»»
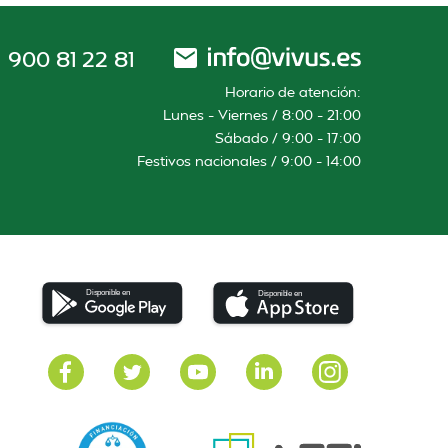
900 81 22 81
Horario de atención:
Lunes – Viernes / 8:00 – 21:00
Sábado / 9:00 – 17:00
Festivos nacionales / 9:00 – 14:00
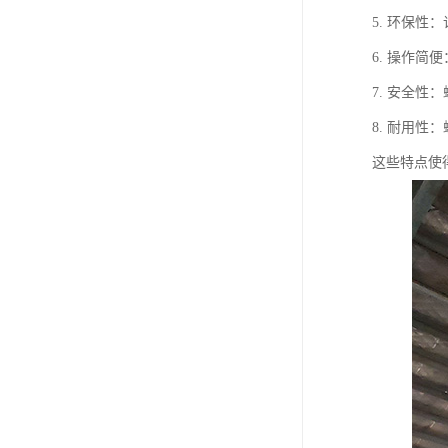
5. 环保
6. 操作
7. 安全
8. 耐用
这些特点使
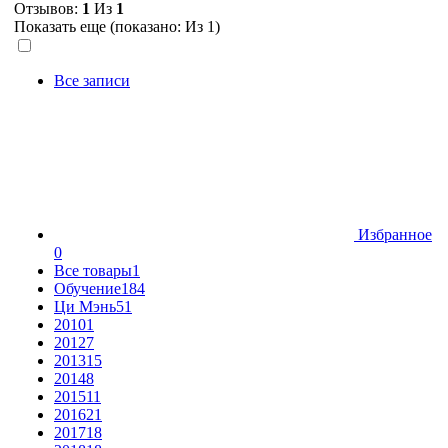
Отзывов:
1
Из
1
Показать еще (показано:
Из 1)
Все записи
Избранное
0
Все товары
1
Обучение
184
Ци Мэнь
51
2010
1
2012
7
2013
15
2014
8
2015
11
2016
21
2017
18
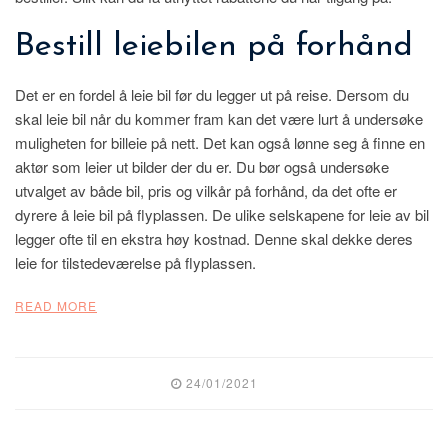
Bestill leiebilen på forhånd
Det er en fordel å leie bil før du legger ut på reise. Dersom du
skal leie bil når du kommer fram kan det være lurt å undersøke
muligheten for billeie på nett. Det kan også lønne seg å finne en
aktør som leier ut bilder der du er. Du bør også undersøke
utvalget av både bil, pris og vilkår på forhånd, da det ofte er
dyrere å leie bil på flyplassen. De ulike selskapene for leie av bil
legger ofte til en ekstra høy kostnad. Denne skal dekke deres
leie for tilstedeværelse på flyplassen.
READ MORE
24/01/2021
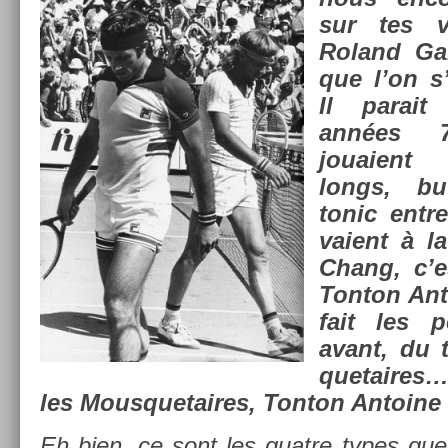
sur tes v
Roland Gar­
que l’on 
Il para­i
années 
jouaient
longs, bu
tonic entre
vaient à l
Chang, c’es
Ton­ton An­
fait les pe
avant, du
quetaires
les Mous­quetaires, Ton­ton An­toine
Eh bien, ce sont les quat­re types qu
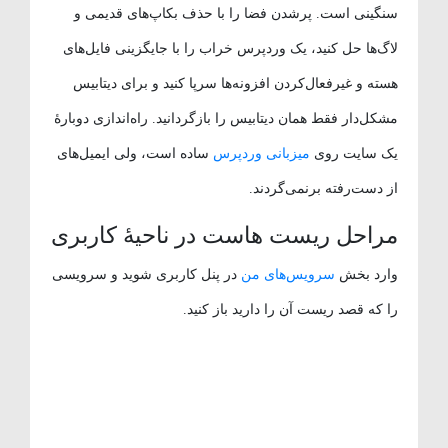
سنگینی است. پرشدن فضا را با حذف بکاپ‌های قدیمی و
لاگ‌ها حل کنید، یک وردپرس خراب را با جایگزینی فایل‌های
هسته و غیرفعال‌کردن افزونه‌ها سرپا کنید و برای دیتابیس
مشکل‌دار فقط همان دیتابیس را بازگردانید. راه‌اندازی دوبارهٔ
یک سایت روی
میزبانی وردپرس
ساده است، ولی ایمیل‌های
از دست‌رفته برنمی‌گردند.
مراحل ریست هاست در ناحیهٔ کاربری
وارد بخش
سرویس‌های من
در پنل کاربری شوید و سرویسی
را که قصد ریست آن را دارید باز کنید.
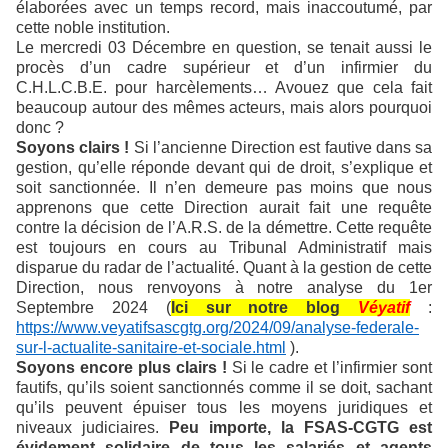
élaborées avec un temps record, mais inaccoutumé, par
cette noble institution.
Le mercredi 03 Décembre en question, se tenait aussi le
procès d’un cadre supérieur et d’un infirmier du
C.H.L.C.B.E. pour harcèlements… Avouez que cela fait
beaucoup autour des mêmes acteurs, mais alors pourquoi
donc ?
Soyons clairs !
Si l’ancienne Direction est fautive dans sa
gestion, qu’elle réponde devant qui de droit, s’explique et
soit sanctionnée. Il n’en demeure pas moins que nous
apprenons que cette Direction aurait fait une requête
contre la décision de l’A.R.S. de la démettre. Cette requête
est toujours en cours au Tribunal Administratif mais
disparue du radar de l’actualité. Quant à la gestion de cette
Direction, nous renvoyons à notre analyse du 1er
Septembre 2024 (
Ici sur notre blog
Véyatif
:
https://www.veyatifsascgtg.org/2024/09/analyse-federale-
sur-l-actualite-sanitaire-et-sociale.html
).
Soyons encore plus clairs !
Si le cadre et l’infirmier sont
fautifs, qu’ils soient sanctionnés comme il se doit, sachant
qu’ils peuvent épuiser tous les moyens juridiques et
niveaux judiciaires.
Peu importe, la FSAS-CGTG est
évidement solidaire de tous les salariés et agents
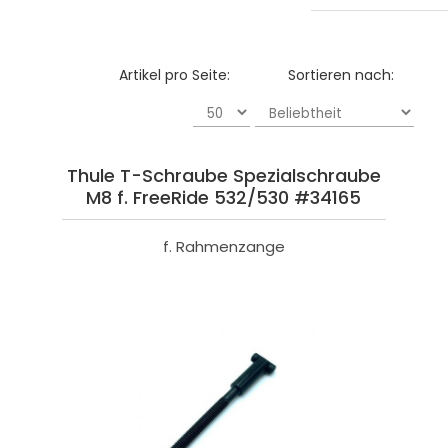
Artikel pro Seite:
Sortieren nach:
Thule T-Schraube Spezialschraube
M8 f. FreeRide 532/530 #34165
f. Rahmenzange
««
What lines in the material above hold the string "clairs"? List them.

Soyons clairs !
Soyons encore plus clairs !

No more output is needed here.